Ilva di Taranto, i lacrimogeni non spengono la rabbia

L’antico acquedotto romano ricoperto di fuliggine rossa. È lo stesso velenoso pulviscolo che da decenni invade i polmoni e corrode le ossa dei tarantini. A pochi metri, palizzate in acciaio alte una trentina di metri, sovrastano cespugli di polverosi finocchi selvatici e alberi carichi di fichi che mai nessuno raccoglierà. Grande due volte e mezza la città di Taranto, l’Ilva annienta il paesaggio, un tempo tratteggiato d’ulivi. La più grande acciaieria d’Europa s’impone tra fumi, ciminiere, hangar e ferraglie. Non ci sono i profumi di maggio. La pioggia non spegne la rabbia dell’agguerrito corteo partito dal quartiere Tamburi, ridotto a un lager di finestre sbarrate, scuole chiuse e divieti di vita sociale. Allora ci prova la polizia a placare l’ira dei manifestanti, sparando lacrimogeni davanti ai cancelli d’ingresso, dove le mamme del quartiere, inferocite, premono sulle inferriate. Ma i tremila non ripiegano e sotto un diluvio aprono i microfoni alla pubblica assemblea. In piazza sono scese delegazioni provenienti da tutti i territori, soprattutto quelli ricoperti dalle stimmate provocate dal capitalismo italiano del secondo dopoguerra e dalle multinazionali dei veleni neoliberisti. Nutrita la delegazione calabrese. Sventolano bandiere NoTav, NoTap, NoTriv.
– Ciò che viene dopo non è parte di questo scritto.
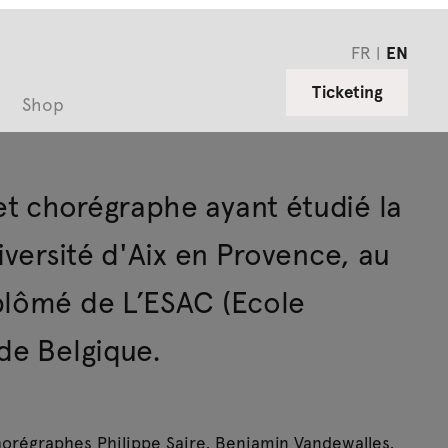
FR
EN
Ticketing
Shop
t chorégraphe ayant étudié la
iversité d'Aix en Provence, au
plômé de L’ESAC (Ecole
de Belgique.
chorégraphes Philippe Saire, Benjamin Vandewalles,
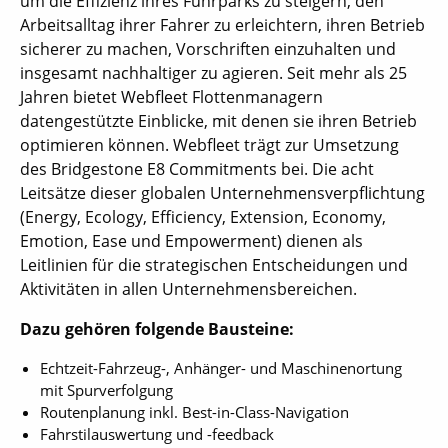
um die Effizienz ihres Fuhrparks zu steigern, den
Arbeitsalltag ihrer Fahrer zu erleichtern, ihren Betrieb
sicherer zu machen, Vorschriften einzuhalten und
insgesamt nachhaltiger zu agieren. Seit mehr als 25
Jahren bietet Webfleet Flottenmanagern
datengestützte Einblicke, mit denen sie ihren Betrieb
optimieren können. Webfleet trägt zur Umsetzung
des Bridgestone E8 Commitments bei. Die acht
Leitsätze dieser globalen Unternehmensverpflichtung
(Energy, Ecology, Efficiency, Extension, Economy,
Emotion, Ease und Empowerment) dienen als
Leitlinien für die strategischen Entscheidungen und
Aktivitäten in allen Unternehmensbereichen.
Dazu gehören folgende Bausteine:
Echtzeit-Fahrzeug-, Anhänger- und Maschinenortung
mit Spurverfolgung
Routenplanung inkl. Best-in-Class-Navigation
Fahrstilauswertung und -feedback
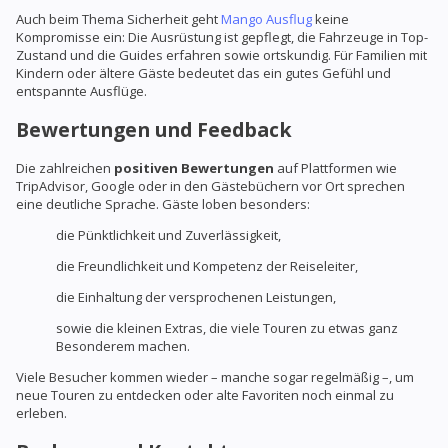
Auch beim Thema Sicherheit geht
Mango Ausflug
keine
Kompromisse ein: Die Ausrüstung ist gepflegt, die Fahrzeuge in Top-
Zustand und die Guides erfahren sowie ortskundig. Für Familien mit
Kindern oder ältere Gäste bedeutet das ein gutes Gefühl und
entspannte Ausflüge.
Bewertungen und Feedback
Die zahlreichen
positiven Bewertungen
auf Plattformen wie
TripAdvisor, Google oder in den Gästebüchern vor Ort sprechen
eine deutliche Sprache. Gäste loben besonders:
die Pünktlichkeit und Zuverlässigkeit,
die Freundlichkeit und Kompetenz der Reiseleiter,
die Einhaltung der versprochenen Leistungen,
sowie die kleinen Extras, die viele Touren zu etwas ganz
Besonderem machen.
Viele Besucher kommen wieder – manche sogar regelmäßig –, um
neue Touren zu entdecken oder alte Favoriten noch einmal zu
erleben.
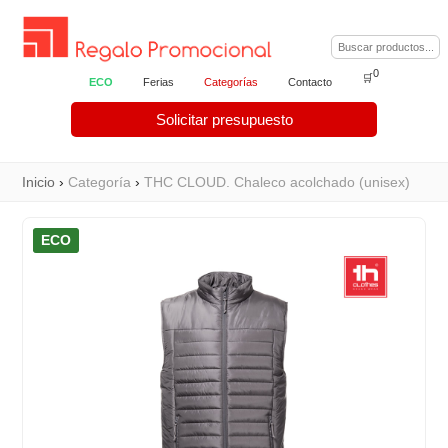
0
🛒
ECO
Ferias
Categorías
Contacto
Solicitar presupuesto
Inicio
›
Categoría
›
THC CLOUD. Chaleco acolchado (unisex)
ECO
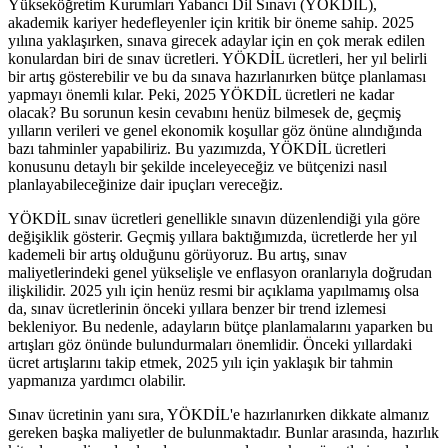
Yükseköğretim Kurumları Yabancı Dil Sınavı (YÖKDİL),
akademik kariyer hedefleyenler için kritik bir öneme sahip. 2025
yılına yaklaşırken, sınava girecek adaylar için en çok merak edilen
konulardan biri de sınav ücretleri. YÖKDİL ücretleri, her yıl belirli
bir artış gösterebilir ve bu da sınava hazırlanırken bütçe planlaması
yapmayı önemli kılar. Peki, 2025 YÖKDİL ücretleri ne kadar
olacak? Bu sorunun kesin cevabını henüz bilmesek de, geçmiş
yılların verileri ve genel ekonomik koşullar göz önüne alındığında
bazı tahminler yapabiliriz. Bu yazımızda, YÖKDİL ücretleri
konusunu detaylı bir şekilde inceleyeceğiz ve bütçenizi nasıl
planlayabileceğinize dair ipuçları vereceğiz.
YÖKDİL sınav ücretleri genellikle sınavın düzenlendiği yıla göre
değişiklik gösterir. Geçmiş yıllara baktığımızda, ücretlerde her yıl
kademeli bir artış olduğunu görüyoruz. Bu artış, sınav
maliyetlerindeki genel yükselişle ve enflasyon oranlarıyla doğrudan
ilişkilidir. 2025 yılı için henüz resmi bir açıklama yapılmamış olsa
da, sınav ücretlerinin önceki yıllara benzer bir trend izlemesi
bekleniyor. Bu nedenle, adayların bütçe planlamalarını yaparken bu
artışları göz önünde bulundurmaları önemlidir. Önceki yıllardaki
ücret artışlarını takip etmek, 2025 yılı için yaklaşık bir tahmin
yapmanıza yardımcı olabilir.
Sınav ücretinin yanı sıra, YÖKDİL'e hazırlanırken dikkate almanız
gereken başka maliyetler de bulunmaktadır. Bunlar arasında, hazırlık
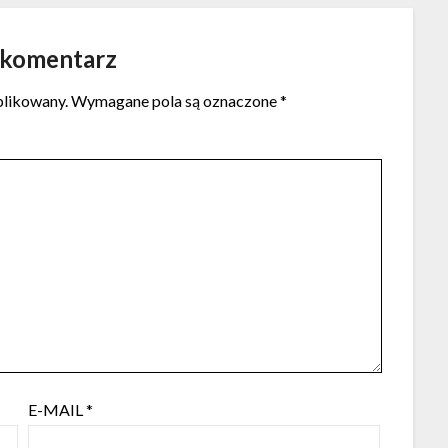
 komentarz
blikowany.
Wymagane pola są oznaczone
*
E-MAIL
*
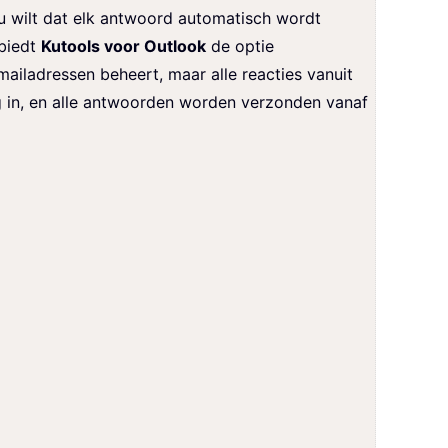
u wilt dat elk antwoord automatisch wordt
 biedt
Kutools voor Outlook
de optie
mailadressen beheert, maar alle reacties vanuit
g in, en alle antwoorden worden verzonden vanaf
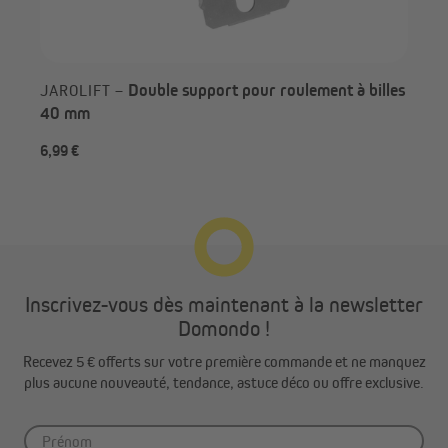
Double support pour roulement à billes
JAROLIFT –
40 mm
6,99 €
Dès
Inscrivez-vous dès maintenant à la newsletter
Domondo !
Recevez 5 € offerts sur votre première commande et ne manquez
plus aucune nouveauté, tendance, astuce déco ou offre exclusive.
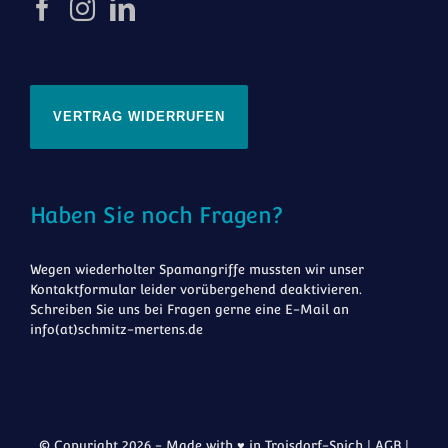
VERTRAG WIDERRUFEN
Haben Sie noch Fragen?
Wegen wiederholter Spamangriffe mussten wir unser
Kontaktformular leider vorübergehend deaktivieren.
Schreiben Sie uns bei Fragen gerne eine E-Mail an
info(at)schmitz-mertens.de
© Copyright 2026 - Made with ♥ in Troisdorf-Spich |
AGB
|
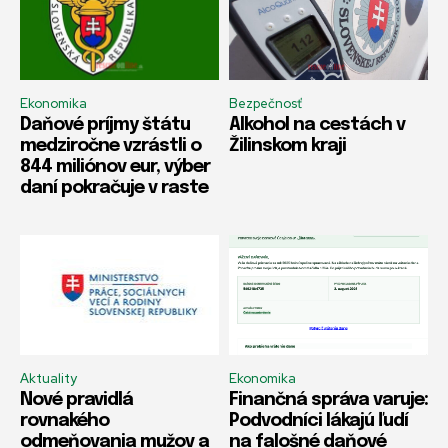
Ekonomika
Bezpečnosť
Daňové príjmy štátu
Alkohol na cestách v
medziročne vzrástli o
Žilinskom kraji
844 miliónov eur, výber
daní pokračuje v raste
Aktuality
Ekonomika
Nové pravidlá
Finančná správa varuje:
rovnakého
Podvodníci lákajú ľudí
odmeňovania mužov a
na falošné daňové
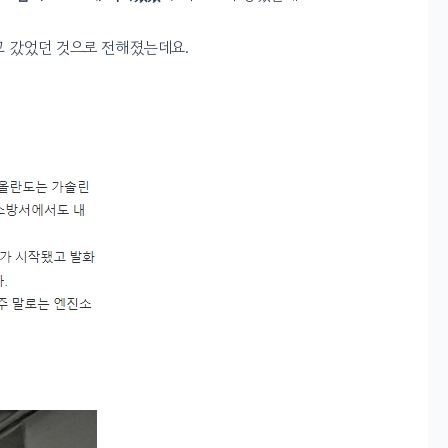
 갔었던 것으로 전해졌는데요.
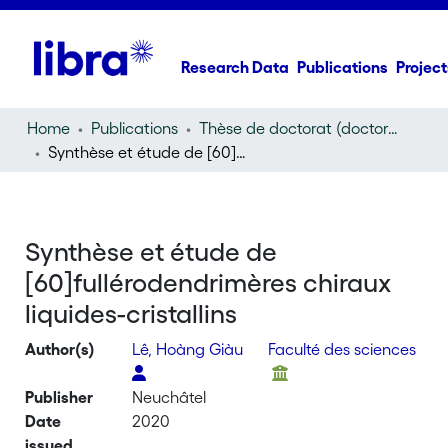
Research Data
Publications
Project
Home
Publications
Thèse de doctorat (doctoral thesis)
Synthèse et étude de [60]fullérodendrimères chiraux liquides-cristallins
Synthèse et étude de
[60]fullérodendrimères chiraux
liquides-cristallins
Author(s)
Lê, Hoàng Giàu
Faculté des sciences
Publisher
Neuchâtel
Date
2020
issued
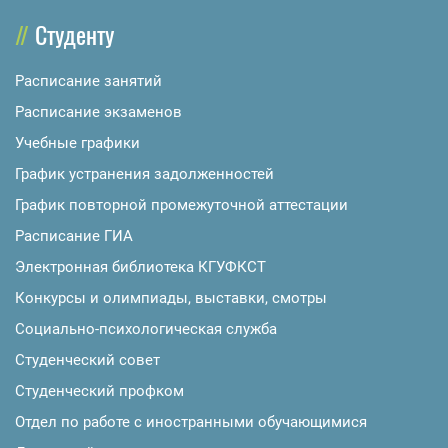
Студенту
Расписание занятий
Расписание экзаменов
Учебные графики
График устранения задолженностей
График повторной промежуточной аттестации
Расписание ГИА
Электронная библиотека КГУФКСТ
Конкурсы и олимпиады, выставки, смотры
Социально-психологическая служба
Студенческий совет
Студенческий профком
Отдел по работе с иностранными обучающимися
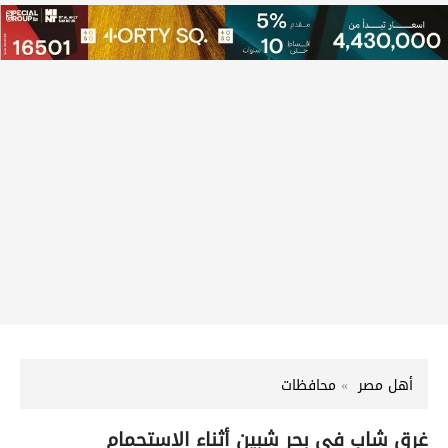
أهل مصر
محافظات
غرق شاب في بحر شبين أثناء الاستحمام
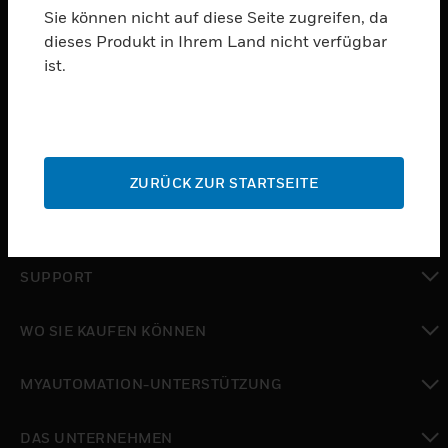
Sie können nicht auf diese Seite zugreifen, da
dieses Produkt in Ihrem Land nicht verfügbar
PRODUKTE
ist.
toggle view
SOFTWARE
toggle view
DIENSTE
ZURÜCK ZUR STARTSEITE
toggle view
BRANCHEN
toggle view
SUPPORT
toggle view
WO SIE KAUFEN KÖNNEN
toggle view
MYAUTOMATION-UNTERSTÜTZUNG
toggle view
DAS UNTERNEHMEN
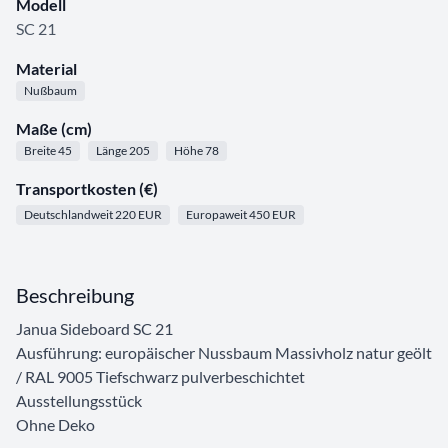
Modell
SC 21
Material
Nußbaum
Maße (cm)
Breite 45
Länge 205
Höhe 78
Transportkosten (€)
Deutschlandweit 220 EUR
Europaweit 450 EUR
Beschreibung
Janua Sideboard SC 21
Ausführung: europäischer Nussbaum Massivholz natur geölt
/ RAL 9005 Tiefschwarz pulverbeschichtet
Ausstellungsstück
Ohne Deko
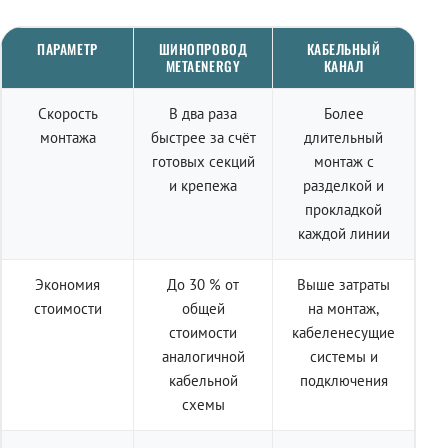
ПАРАМЕТР
ШИНОПРОВОД
КАБЕЛЬНЫЙ
METAENERGY
КАНАЛ
Скорость
В два раза
Более
монтажа
быстрее за счёт
длительный
готовых секций
монтаж с
и крепежа
разделкой и
прокладкой
каждой линии
Экономия
До 30 % от
Выше затраты
стоимости
общей
на монтаж,
стоимости
кабеленесущие
аналогичной
системы и
кабельной
подключения
схемы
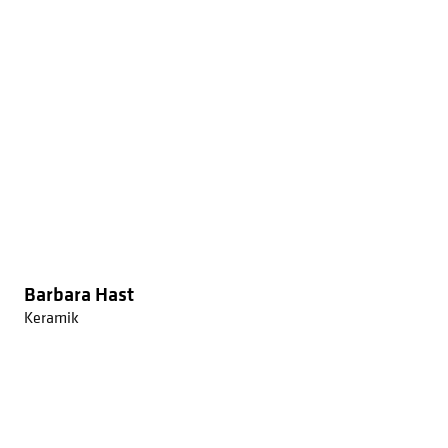
Barbara Hast
Keramik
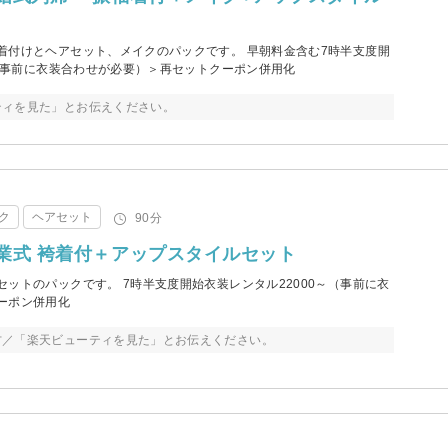
着付けとヘアセット、メイクのパックです。 早朝料金含む7時半支度開
～（事前に衣装合わせが必要）＞再セットクーポン併用化
ティを見た」とお伝えください。
ク
ヘアセット
90分
業式 袴着付＋アップスタイルセット
ットのパックです。 7時半支度開始衣装レンタル22000～（事前に衣
ーポン併用化
方／「楽天ビューティを見た」とお伝えください。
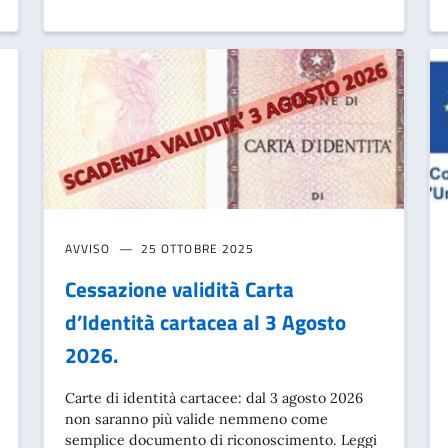
AVVISO
25 OTTOBRE 2025
Cessazione validità Carta
d’Identità cartacea al 3 Agosto
2026.
Carte di identità cartacee: dal 3 agosto 2026
non saranno più valide nemmeno come
semplice documento di riconoscimento. Leggi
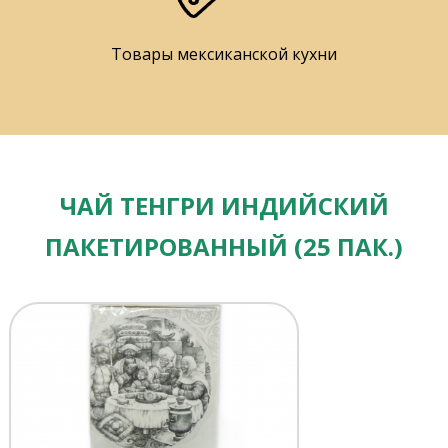
Товары мексиканской кухни
ЧАЙ ТЕНГРИ ИНДИЙСКИЙ
ПАКЕТИРОВАННЫЙ (25 ПАК.)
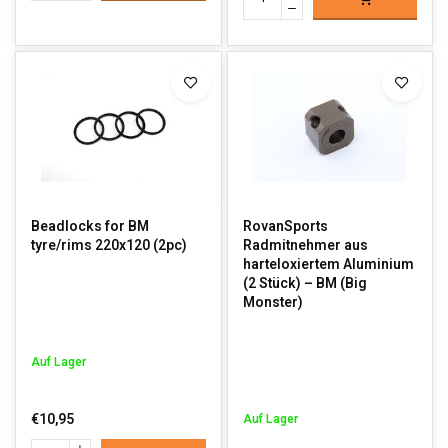
Beadlocks for BM
RovanSports
tyre/rims 220x120 (2pc)
Radmitnehmer aus
harteloxiertem Aluminium
(2 Stück) – BM (Big
Monster)
Auf Lager
€10,95
Auf Lager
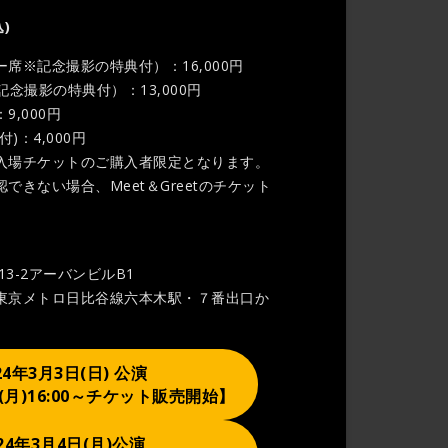
)
席※記念撮影の特典付）：16,000円
記念撮影の特典付）：13,000円
,000円
付)：4,000円
加は入場チケットのご購入者限定となります。
できない場合、Meet＆Greetのチケット
13-2アーバンビルB1
東京メトロ日比谷線六本木駅・７番出口か
24年3月3日(日) 公演
日(月)16:00～チケット販売開始】
24年
3月4日(月)
公演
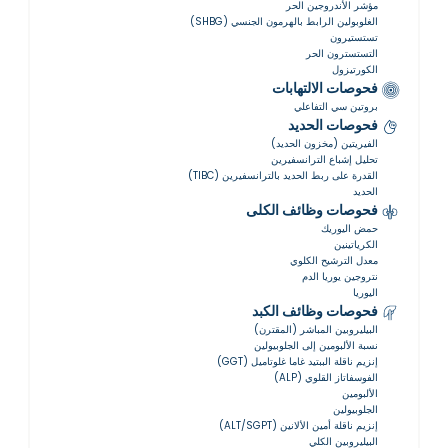
مؤشر الأندروجين الحر
الغلوبولين الرابط بالهرمون الجنسي (SHBG)
تستستيرون
التستسترون الحر
الكورتيزول
فحوصات الالتهابات
بروتين سي التفاعلي
فحوصات الحديد
الفيريتين (مخزون الحديد)
تحليل إشباع الترانسفيرين
القدرة على ربط الحديد بالترانسفيرين (TIBC)
الحديد
فحوصات وظائف الكلى
حمض اليوريك
الكرياتينين
معدل الترشيح الكلوي
نتروجين يوريا الدم
اليوريا
فحوصات وظائف الكبد
البيليروبين المباشر (المقترن)
نسبة الألبومين إلى الجلوبيولين
إنزيم ناقلة الببتيد غاما غلوتاميل (GGT)
الفوسفاتاز القلوي (ALP)
الألبومين
الجلوبيولين
إنزيم ناقلة أمين الألانين (ALT/SGPT)
البيليروبين الكلي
Compatto lo spezzone degli ultras locali: “Prima ancora che del Taranto, siamo ultras della città di Taranto”. Gli slogan contro il governo giallo-verde si concentrano sul tradimento pentastellato: qui come altrove, l’iniziale ambientalismo grillino ha ceduto il campo all’utilitarismo. La fabbrica rimane lì, non si discute la sua chiusura ai piani alti della politica. E i morti non si contano più. L’ultima vittima l’hanno tumulata una settimana fa. Si chiamava Gabriella, aveva 60 anni, lavorava all’Ilva. Ai funerali c’erano 40 suoi colleghi: pugni chiusi e il solito lacerante quesito dettato dall’impotenza: “Morire di fame o di tumore”? Il sabato tarantino è carico d’indignazione almeno quanto il “Friday for future” di Greta Thunberg. Ma il futuro è già qui, sordo e assassino. Se confrontati con questa città brutalizzata dall’Ilva, gli scenari da film come “Blade Runner” sembrano cartoni animati Disney.